Now, should it even be said that if any conservative had called for mobs to badger Democrats when they’re at the supermarket, the nation would be thrust into a national dialogue about the growing and perilous incivility on the Right. There would be a flood of anxious op-ed pieces and cable news roundtables featuring chin-stroking hypocrites contemplating the future of discourse in America. No one would be spared. Every Republican politician on Earth would be asked to condemn these comments.

Why am I speculating? This is exactly what happened during the peaceful Tea Party protests.

But one of the most rickety rationalizations for the practice of kicking Republicans out of your restaurants, which is reminiscent of those who justify Trump boorishness, is pushing weak whataboutism.

“Some who defend baker’s right to refuse service to gay couples, whine re ppl refusing service to a person who’s the face of a deceitful Administration,” tweeted the perpetually confused Ana Navarro. “What’s good for the goose, is good for the Red Hen.
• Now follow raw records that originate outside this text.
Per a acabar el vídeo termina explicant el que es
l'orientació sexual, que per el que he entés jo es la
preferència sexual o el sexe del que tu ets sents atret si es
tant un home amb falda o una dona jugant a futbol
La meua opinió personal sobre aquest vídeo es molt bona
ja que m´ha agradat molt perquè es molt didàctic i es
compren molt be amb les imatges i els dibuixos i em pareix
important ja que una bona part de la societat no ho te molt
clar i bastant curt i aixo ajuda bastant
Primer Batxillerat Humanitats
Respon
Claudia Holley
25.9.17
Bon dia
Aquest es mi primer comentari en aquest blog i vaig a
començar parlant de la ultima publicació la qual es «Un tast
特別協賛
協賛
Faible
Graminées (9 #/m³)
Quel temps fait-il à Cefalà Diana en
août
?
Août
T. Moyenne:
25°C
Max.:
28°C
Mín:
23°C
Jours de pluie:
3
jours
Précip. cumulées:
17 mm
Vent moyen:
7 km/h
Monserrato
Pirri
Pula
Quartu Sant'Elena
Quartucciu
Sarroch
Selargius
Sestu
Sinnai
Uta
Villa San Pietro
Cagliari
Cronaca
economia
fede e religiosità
Difference is, being gay is not a choice. Being an accomplice to Trump, is.”

The problem with this widely used talking point isn’t the tit-for-tat vacousness of the flawed analogy. It’s that Jack Phillips never refused service for a gay couple in the first place. That’s simply a smear that the Left has endlessly repeated. Phillips, whose shop was open to everyone, refused to design a unique cake that featured a message that he felt undermined his faith. He would have refused to make the same cake for a straight couple, or any kind of cake that undermined his faith for any kind of person.
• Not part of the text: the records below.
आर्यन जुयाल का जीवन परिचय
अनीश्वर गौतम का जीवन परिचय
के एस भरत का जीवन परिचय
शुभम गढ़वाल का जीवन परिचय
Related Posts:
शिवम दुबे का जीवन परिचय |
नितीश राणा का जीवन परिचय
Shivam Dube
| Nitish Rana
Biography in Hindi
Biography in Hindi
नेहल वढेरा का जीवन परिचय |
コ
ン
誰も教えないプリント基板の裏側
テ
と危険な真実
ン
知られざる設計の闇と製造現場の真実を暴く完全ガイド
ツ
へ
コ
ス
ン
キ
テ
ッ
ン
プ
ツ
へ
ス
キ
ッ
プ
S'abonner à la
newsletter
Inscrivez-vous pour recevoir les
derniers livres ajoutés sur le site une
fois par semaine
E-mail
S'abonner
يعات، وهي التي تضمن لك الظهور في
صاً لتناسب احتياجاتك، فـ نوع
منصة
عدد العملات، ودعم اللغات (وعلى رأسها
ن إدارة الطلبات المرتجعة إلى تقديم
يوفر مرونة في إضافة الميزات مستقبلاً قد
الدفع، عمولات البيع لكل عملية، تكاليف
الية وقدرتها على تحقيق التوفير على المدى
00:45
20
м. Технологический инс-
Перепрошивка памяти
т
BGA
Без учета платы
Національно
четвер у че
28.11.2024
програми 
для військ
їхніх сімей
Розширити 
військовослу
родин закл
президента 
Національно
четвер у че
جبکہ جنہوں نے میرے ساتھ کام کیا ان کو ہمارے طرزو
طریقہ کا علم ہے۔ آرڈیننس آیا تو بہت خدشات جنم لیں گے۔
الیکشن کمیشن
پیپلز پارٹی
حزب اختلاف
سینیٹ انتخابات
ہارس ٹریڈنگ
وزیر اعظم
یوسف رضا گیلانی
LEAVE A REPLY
The owner of the Red Hen, on the other hand, refused service for someone because she disliked their beliefs. She’s free to do so. But Sanders didn’t demand that the chef at the Red Hen create a specialized “Make America Great” dish.

Now, if you believe Sanders works for an “inhumane and unethical” administration, as the co-owner of the Red Hen does, that’s fine. (It is interesting that her supposed moral outrage seems to be wholly predicated on policies that existed under the Obama administration.) I’m sure Republicans can relate. I’m sure social conservatives saw the Obama administration’s support of abortion with virtually no limitations just as morally repugnant. Many liberals don’t even want to allow people to protest the practice.

To some extent, Trump invites this sort of reaction. Then again, to some extent, political Trump exists because of the decades of hyperbolic attacks on Republicans. Fact is, Democrats make little distinction between soft-spoken moderates like Paul Ryan or crude sometimes-conservatives like Trump. Democrats have been comparing Republicans to Nazis since the 1960s.

If you believe this is true, you have to ask yourself: Why wouldn’t you kick the imaginary Nazi out of your restaurant? Why wouldn’t you spit on the imaginary Nazi? Why wouldn’t you punch the imaginary Nazi? Maybe that’s where it all leads.